Their condition was enough to break my heart, and I was glad I had killed the nest alpha. I could get along with a lot of vampires, as long as they didn’t get too pushy, but some of them really needed to die the final death.

“There’s one more kid on the list,” Jolene said. “Mary McCarthy, age fourteen. Reported missing on her way home from school a week ago.”

“Doesn’t sound like the others,” Trevor said. “For one thing, she disappeared during the day. Her parents are norms, and we got her name from Frankie.”

“The cops came up empty,” Jolene continued. “There’s some suspicion that she might be a runaway. But I didn’t get that vibe when I talked with her parents. This feels differently than the others. I’m wondering if she was kidnapped by a pedophile rather than a vampire.”

Jolene called Frankie, and five minutes later Blair called Jolene.

When Jo hung up, she said, “Blair wants us to find the place, then call him with the address and wait for him to get there.”

Trevor didn’t look happy. “The problem with that is Blair always wants to do things by the book. Get a search warrant, blah, blah, blah, so it will hold up in court.”

“Yeah, but you’ve kinda got to do that if the kidnapper we’re dealing with is a norm. The cops frown upon us busting the door down and taking someone’s head if we’re not working in the shadow world,” Jo said.

Josh drove to the area the tracking mirror pointed to, and after cruising through an older middle-class neighborhood, Jo pointed out a small house on a large lot. To the side and behind the house was a large two-door garage.
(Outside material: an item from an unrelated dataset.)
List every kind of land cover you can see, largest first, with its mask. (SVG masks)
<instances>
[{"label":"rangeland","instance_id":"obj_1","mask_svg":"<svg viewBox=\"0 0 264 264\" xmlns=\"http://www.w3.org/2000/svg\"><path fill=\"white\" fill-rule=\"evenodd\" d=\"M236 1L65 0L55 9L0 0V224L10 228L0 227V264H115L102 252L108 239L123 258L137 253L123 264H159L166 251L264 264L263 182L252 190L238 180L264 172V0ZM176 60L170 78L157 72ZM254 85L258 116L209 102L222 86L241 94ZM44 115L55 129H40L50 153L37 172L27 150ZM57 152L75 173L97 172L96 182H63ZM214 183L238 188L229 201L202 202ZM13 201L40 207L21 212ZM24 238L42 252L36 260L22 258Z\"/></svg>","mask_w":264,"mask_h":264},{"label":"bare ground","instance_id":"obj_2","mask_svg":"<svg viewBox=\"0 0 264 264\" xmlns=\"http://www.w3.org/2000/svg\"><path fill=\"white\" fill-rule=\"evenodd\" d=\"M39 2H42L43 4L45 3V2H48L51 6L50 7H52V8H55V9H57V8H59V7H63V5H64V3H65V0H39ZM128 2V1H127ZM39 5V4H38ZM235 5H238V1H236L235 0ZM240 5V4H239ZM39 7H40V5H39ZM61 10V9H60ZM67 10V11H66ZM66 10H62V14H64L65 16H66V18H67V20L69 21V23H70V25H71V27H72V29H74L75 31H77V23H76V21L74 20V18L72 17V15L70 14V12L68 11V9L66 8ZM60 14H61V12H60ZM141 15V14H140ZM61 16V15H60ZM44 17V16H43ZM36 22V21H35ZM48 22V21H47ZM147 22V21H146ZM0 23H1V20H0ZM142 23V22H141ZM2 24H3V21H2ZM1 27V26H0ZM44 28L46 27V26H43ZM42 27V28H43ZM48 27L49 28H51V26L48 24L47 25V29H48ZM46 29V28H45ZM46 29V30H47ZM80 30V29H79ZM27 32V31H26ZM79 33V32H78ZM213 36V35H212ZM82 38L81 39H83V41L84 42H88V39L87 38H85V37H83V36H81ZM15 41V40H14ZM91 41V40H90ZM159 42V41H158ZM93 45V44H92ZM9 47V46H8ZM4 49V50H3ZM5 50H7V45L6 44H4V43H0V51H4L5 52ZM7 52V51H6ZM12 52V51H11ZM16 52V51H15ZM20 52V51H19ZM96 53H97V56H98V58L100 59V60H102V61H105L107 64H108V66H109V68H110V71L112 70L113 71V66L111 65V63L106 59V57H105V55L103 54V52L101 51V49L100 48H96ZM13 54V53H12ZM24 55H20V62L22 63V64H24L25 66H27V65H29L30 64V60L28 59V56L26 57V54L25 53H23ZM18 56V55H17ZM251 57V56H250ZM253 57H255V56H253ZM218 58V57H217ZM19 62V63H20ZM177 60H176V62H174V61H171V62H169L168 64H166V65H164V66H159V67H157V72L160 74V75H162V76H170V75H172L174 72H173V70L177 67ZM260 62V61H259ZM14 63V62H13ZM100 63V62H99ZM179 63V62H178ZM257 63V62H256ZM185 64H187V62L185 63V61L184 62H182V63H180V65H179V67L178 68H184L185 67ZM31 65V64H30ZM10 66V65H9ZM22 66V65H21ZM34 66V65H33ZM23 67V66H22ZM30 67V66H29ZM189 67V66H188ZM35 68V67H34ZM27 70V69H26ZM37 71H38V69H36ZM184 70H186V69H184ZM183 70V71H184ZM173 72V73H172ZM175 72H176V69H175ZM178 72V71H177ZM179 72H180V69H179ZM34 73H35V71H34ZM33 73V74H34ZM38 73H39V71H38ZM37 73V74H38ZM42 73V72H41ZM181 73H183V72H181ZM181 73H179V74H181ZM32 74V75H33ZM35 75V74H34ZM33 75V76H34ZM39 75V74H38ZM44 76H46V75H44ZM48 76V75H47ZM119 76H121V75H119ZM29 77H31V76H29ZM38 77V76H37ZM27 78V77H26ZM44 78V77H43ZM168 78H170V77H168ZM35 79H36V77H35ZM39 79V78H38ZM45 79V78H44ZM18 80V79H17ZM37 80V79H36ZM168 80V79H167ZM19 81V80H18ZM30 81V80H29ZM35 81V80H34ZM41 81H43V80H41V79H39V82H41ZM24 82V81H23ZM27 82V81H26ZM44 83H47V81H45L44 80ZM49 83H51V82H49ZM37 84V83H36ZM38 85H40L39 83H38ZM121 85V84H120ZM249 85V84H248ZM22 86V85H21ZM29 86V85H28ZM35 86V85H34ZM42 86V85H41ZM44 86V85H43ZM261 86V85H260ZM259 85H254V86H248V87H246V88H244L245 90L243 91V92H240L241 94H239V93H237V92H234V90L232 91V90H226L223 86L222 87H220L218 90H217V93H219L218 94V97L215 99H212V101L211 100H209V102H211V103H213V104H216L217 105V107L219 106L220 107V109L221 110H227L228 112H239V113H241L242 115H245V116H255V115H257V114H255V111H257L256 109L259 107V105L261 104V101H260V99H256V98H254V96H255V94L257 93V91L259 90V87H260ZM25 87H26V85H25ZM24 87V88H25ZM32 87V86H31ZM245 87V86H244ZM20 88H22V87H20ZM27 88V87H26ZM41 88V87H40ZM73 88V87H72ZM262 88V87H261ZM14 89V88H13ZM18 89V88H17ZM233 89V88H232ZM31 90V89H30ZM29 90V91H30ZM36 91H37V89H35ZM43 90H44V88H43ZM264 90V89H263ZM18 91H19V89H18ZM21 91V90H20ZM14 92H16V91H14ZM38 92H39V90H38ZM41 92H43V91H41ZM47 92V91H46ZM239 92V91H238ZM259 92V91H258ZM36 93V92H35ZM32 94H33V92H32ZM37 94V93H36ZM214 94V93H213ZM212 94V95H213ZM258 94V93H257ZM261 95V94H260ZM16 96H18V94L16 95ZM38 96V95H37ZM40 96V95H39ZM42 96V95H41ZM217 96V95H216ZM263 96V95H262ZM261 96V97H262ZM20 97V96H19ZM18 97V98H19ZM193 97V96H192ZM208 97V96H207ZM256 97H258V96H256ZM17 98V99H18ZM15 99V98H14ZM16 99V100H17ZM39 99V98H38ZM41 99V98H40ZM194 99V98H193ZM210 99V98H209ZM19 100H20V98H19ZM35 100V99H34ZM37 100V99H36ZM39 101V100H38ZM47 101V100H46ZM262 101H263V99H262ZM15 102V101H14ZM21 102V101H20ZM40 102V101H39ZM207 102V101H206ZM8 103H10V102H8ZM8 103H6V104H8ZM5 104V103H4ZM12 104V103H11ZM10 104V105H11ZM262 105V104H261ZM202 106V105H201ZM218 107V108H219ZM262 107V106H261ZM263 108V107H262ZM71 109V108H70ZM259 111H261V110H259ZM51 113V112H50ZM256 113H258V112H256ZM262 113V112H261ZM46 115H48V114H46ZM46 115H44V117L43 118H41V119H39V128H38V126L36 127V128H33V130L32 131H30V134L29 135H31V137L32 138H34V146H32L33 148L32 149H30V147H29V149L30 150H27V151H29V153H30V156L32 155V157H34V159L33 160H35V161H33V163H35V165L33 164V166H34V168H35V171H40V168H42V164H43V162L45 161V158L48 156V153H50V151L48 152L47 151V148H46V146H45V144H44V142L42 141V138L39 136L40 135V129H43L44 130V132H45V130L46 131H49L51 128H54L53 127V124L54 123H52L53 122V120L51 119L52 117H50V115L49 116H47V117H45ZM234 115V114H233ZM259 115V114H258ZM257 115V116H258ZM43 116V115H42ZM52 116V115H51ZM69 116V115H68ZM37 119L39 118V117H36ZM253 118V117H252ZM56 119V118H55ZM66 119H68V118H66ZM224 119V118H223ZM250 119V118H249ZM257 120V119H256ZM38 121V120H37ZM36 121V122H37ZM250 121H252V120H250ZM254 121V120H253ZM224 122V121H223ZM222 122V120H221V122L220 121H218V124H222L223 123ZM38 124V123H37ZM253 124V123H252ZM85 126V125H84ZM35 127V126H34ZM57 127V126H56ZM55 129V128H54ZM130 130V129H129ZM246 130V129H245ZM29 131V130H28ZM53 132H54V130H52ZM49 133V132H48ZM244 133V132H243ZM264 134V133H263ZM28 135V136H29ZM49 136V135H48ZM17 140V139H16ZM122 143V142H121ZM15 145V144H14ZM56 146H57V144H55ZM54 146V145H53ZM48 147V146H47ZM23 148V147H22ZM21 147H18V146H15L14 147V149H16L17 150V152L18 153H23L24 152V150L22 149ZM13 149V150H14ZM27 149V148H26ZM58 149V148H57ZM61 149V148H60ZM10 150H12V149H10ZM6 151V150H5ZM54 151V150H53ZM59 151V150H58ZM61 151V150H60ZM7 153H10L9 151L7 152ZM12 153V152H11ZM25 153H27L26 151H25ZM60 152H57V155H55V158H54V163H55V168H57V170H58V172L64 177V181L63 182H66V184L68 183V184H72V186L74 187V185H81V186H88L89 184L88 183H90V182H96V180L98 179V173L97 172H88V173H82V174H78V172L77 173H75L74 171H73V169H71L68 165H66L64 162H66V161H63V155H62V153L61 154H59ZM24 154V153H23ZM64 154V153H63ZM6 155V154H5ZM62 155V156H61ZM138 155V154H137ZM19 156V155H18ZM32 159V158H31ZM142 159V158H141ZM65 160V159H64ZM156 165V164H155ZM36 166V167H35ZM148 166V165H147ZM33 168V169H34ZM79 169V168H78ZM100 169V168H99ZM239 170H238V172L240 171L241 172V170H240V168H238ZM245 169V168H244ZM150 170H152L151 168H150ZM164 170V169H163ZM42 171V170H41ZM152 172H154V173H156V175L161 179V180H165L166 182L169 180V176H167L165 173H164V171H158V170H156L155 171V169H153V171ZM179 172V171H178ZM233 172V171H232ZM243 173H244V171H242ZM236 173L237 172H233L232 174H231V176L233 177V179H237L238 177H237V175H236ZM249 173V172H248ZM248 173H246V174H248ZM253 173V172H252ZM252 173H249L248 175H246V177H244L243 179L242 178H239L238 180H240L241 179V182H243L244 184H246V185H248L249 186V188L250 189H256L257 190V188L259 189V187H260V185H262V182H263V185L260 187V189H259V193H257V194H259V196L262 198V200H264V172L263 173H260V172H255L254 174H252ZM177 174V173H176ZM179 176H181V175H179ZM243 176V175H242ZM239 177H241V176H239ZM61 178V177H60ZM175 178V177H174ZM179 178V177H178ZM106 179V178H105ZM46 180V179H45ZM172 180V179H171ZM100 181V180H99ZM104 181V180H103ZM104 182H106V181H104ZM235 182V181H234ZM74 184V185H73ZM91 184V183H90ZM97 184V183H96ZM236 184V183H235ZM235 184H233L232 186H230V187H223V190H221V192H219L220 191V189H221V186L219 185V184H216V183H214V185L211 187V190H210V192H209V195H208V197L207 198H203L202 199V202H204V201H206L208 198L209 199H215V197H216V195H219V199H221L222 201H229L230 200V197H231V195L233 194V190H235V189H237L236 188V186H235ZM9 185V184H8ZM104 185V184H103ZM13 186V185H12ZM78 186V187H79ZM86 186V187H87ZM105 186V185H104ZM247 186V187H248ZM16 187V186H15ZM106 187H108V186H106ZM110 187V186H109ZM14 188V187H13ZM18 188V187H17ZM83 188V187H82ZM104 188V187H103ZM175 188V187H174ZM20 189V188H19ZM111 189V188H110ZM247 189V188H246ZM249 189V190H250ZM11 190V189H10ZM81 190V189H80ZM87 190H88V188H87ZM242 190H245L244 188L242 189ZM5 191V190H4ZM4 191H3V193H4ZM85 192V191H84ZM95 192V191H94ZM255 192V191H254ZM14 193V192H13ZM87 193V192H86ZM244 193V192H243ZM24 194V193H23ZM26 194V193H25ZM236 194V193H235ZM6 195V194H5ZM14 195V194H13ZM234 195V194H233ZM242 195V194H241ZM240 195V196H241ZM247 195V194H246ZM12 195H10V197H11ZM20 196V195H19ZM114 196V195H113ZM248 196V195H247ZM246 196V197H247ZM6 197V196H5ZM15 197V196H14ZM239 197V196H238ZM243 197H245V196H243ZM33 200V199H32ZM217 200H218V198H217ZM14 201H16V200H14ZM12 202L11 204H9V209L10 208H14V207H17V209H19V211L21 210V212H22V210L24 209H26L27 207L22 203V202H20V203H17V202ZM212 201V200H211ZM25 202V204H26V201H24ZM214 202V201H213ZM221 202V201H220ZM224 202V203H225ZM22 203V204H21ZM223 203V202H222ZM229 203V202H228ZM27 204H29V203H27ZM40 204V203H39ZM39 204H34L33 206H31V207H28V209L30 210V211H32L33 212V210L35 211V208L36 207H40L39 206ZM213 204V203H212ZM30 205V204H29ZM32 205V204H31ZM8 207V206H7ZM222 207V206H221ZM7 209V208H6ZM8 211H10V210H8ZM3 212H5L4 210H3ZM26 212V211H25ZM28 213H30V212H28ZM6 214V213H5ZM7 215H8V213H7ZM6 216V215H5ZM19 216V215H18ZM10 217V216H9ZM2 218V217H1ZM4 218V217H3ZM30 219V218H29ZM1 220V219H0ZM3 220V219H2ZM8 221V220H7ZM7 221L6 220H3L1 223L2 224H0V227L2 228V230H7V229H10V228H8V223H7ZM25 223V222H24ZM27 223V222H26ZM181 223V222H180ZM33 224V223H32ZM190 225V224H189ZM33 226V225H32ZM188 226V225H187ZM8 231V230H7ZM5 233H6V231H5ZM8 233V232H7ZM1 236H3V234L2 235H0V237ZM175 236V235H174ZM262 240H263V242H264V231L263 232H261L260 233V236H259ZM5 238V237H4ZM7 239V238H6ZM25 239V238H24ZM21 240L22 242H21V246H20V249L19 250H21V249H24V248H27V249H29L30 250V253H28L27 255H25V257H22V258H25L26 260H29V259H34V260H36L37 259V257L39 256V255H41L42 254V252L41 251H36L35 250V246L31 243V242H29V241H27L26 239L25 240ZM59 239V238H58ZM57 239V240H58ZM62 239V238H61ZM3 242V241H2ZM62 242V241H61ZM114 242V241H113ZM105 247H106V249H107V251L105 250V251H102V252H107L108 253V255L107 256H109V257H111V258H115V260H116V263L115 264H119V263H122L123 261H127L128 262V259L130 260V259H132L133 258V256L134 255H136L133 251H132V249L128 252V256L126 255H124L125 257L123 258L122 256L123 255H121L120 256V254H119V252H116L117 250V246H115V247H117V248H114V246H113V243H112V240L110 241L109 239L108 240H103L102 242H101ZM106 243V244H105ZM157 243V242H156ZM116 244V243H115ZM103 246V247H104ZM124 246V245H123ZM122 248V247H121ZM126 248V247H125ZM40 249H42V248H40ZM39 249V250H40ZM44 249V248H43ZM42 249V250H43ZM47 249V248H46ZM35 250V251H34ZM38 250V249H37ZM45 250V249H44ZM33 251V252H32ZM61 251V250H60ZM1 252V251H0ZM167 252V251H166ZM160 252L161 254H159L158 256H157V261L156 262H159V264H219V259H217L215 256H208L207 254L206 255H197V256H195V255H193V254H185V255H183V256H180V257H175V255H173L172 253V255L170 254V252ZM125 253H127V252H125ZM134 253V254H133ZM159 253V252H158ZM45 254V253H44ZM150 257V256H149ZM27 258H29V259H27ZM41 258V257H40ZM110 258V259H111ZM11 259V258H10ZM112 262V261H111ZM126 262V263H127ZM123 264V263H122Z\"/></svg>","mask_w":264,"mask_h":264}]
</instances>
Lights in the house were on, but everything was quiet.

“That’s the place,” she said, pulling out her phone and calling Blair again.

We waited for an hour, then Blair pulled up in his car. Shortly thereafter, Cindy Mackle and Dan Bailey arrived in another car.
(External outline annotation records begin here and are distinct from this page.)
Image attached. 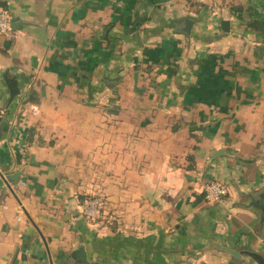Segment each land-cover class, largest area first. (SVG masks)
Listing matches in <instances>:
<instances>
[{
    "label": "crops",
    "instance_id": "1",
    "mask_svg": "<svg viewBox=\"0 0 264 264\" xmlns=\"http://www.w3.org/2000/svg\"><path fill=\"white\" fill-rule=\"evenodd\" d=\"M0 9V264H264V0Z\"/></svg>",
    "mask_w": 264,
    "mask_h": 264
},
{
    "label": "water",
    "instance_id": "2",
    "mask_svg": "<svg viewBox=\"0 0 264 264\" xmlns=\"http://www.w3.org/2000/svg\"><path fill=\"white\" fill-rule=\"evenodd\" d=\"M191 20L188 18L184 19V31H188L190 26H191ZM220 26L221 29L225 32H228L230 30V22L227 19H222L220 21ZM7 86L9 89V96L13 97L15 94L18 93V89H17V85H16V81L14 79H10L7 80ZM5 179L3 178V176L0 174V186L2 185L3 181ZM255 206L260 209V216L263 217L264 216V190L262 191V193H260L259 195V199L255 202ZM230 251V253L234 256V257H238L239 253H237L236 251L232 250V249H228ZM71 257L75 260H77L79 263L82 264H88V260L86 257V252L83 248V246H78L77 248H75L72 253H71Z\"/></svg>",
    "mask_w": 264,
    "mask_h": 264
},
{
    "label": "built area",
    "instance_id": "3",
    "mask_svg": "<svg viewBox=\"0 0 264 264\" xmlns=\"http://www.w3.org/2000/svg\"><path fill=\"white\" fill-rule=\"evenodd\" d=\"M201 3H208L210 0H199ZM11 30V22L8 12L4 9H0V34H7ZM205 199L207 202H218L226 194L227 189L219 182L211 181L204 186ZM93 206L87 208L89 214L94 213Z\"/></svg>",
    "mask_w": 264,
    "mask_h": 264
},
{
    "label": "rangeland",
    "instance_id": "4",
    "mask_svg": "<svg viewBox=\"0 0 264 264\" xmlns=\"http://www.w3.org/2000/svg\"><path fill=\"white\" fill-rule=\"evenodd\" d=\"M204 4H207V3H204ZM209 7H211V5ZM257 29L259 30V32L257 34V37L256 36H252L250 38V40H252V42H259L260 43V46L261 45L264 46V27L262 25L261 26H258L257 25ZM87 201L89 202V204L95 205L99 201V198H90ZM211 203H213V202H211Z\"/></svg>",
    "mask_w": 264,
    "mask_h": 264
},
{
    "label": "trees",
    "instance_id": "5",
    "mask_svg": "<svg viewBox=\"0 0 264 264\" xmlns=\"http://www.w3.org/2000/svg\"><path fill=\"white\" fill-rule=\"evenodd\" d=\"M116 78V77H115Z\"/></svg>",
    "mask_w": 264,
    "mask_h": 264
}]
</instances>
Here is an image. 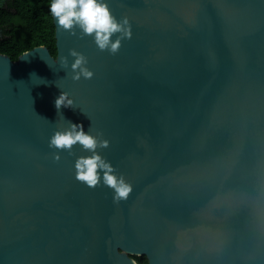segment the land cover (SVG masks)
<instances>
[{"label":"water","instance_id":"water-1","mask_svg":"<svg viewBox=\"0 0 264 264\" xmlns=\"http://www.w3.org/2000/svg\"><path fill=\"white\" fill-rule=\"evenodd\" d=\"M106 3L131 26L115 55L54 17L57 55L0 52V264H264V0ZM69 123L109 141L126 200L49 147Z\"/></svg>","mask_w":264,"mask_h":264},{"label":"clouds","instance_id":"clouds-1","mask_svg":"<svg viewBox=\"0 0 264 264\" xmlns=\"http://www.w3.org/2000/svg\"><path fill=\"white\" fill-rule=\"evenodd\" d=\"M49 10L59 28L73 35L79 29L81 38L91 36L100 51H108L115 55L124 39L131 38V26L127 17L118 20L111 12L106 0H49ZM119 35H116L118 34ZM116 35L113 40L112 37ZM74 57L71 63V78L78 81L81 77L91 79L93 72L87 67L88 59L75 48L69 50ZM62 68L69 66L68 57H60ZM57 110L61 107H74V100L69 93L62 91L55 100ZM79 144L90 155H81L75 160V177L89 188H95L103 183L113 190V201L119 203L126 200L132 191V185L124 176L117 175L113 164L104 158L98 149L109 146V141L103 138L102 132L95 135L85 131L82 124L69 123L68 127L58 128L49 139V147L59 151H67L73 155V146ZM59 151L54 153V159L59 160Z\"/></svg>","mask_w":264,"mask_h":264},{"label":"trees","instance_id":"trees-1","mask_svg":"<svg viewBox=\"0 0 264 264\" xmlns=\"http://www.w3.org/2000/svg\"><path fill=\"white\" fill-rule=\"evenodd\" d=\"M44 44L57 55L55 24L49 0H0V52L12 59ZM139 264H149L146 255H132Z\"/></svg>","mask_w":264,"mask_h":264}]
</instances>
“You’re sure this is the place?” Blair asked as we all gathered in the street.

“My spells have found eighteen missing kids today,” Jo said.

Blair pulled a folded piece of paper out of his pocket.

“Frankie knows a judge who’s married to a witch,” Blair said. “He issued a search warrant based on information from a knowledgeable informant. Let’s go.”

Blair sent Bailey around to the back door, then knocked on the front door. When no one answered, he tried the knob, but it was locked. That’s when he startled me. Raising his foot, he kicked the door, splintering the jamb.

“Police!” he announced, bursting into the house with his pistol drawn. Cindy slid in after him. Josh and Trevor went in next, and Jolene followed them, the tracking mirror in her hand.

A man came out of a back room and almost ran into Dan Bailey, who had kicked in the back door.

“Whoa! What’s going on?” The guy held his hands up in the air, a panicked look on his face. He looked to be in his late forties, bald with a fringe, probably around five-foot-ten and fifty-pounds overweight. His gut stretched his white undershirt, and his faded jeans didn’t fill the gap. Decidedly unappetizing.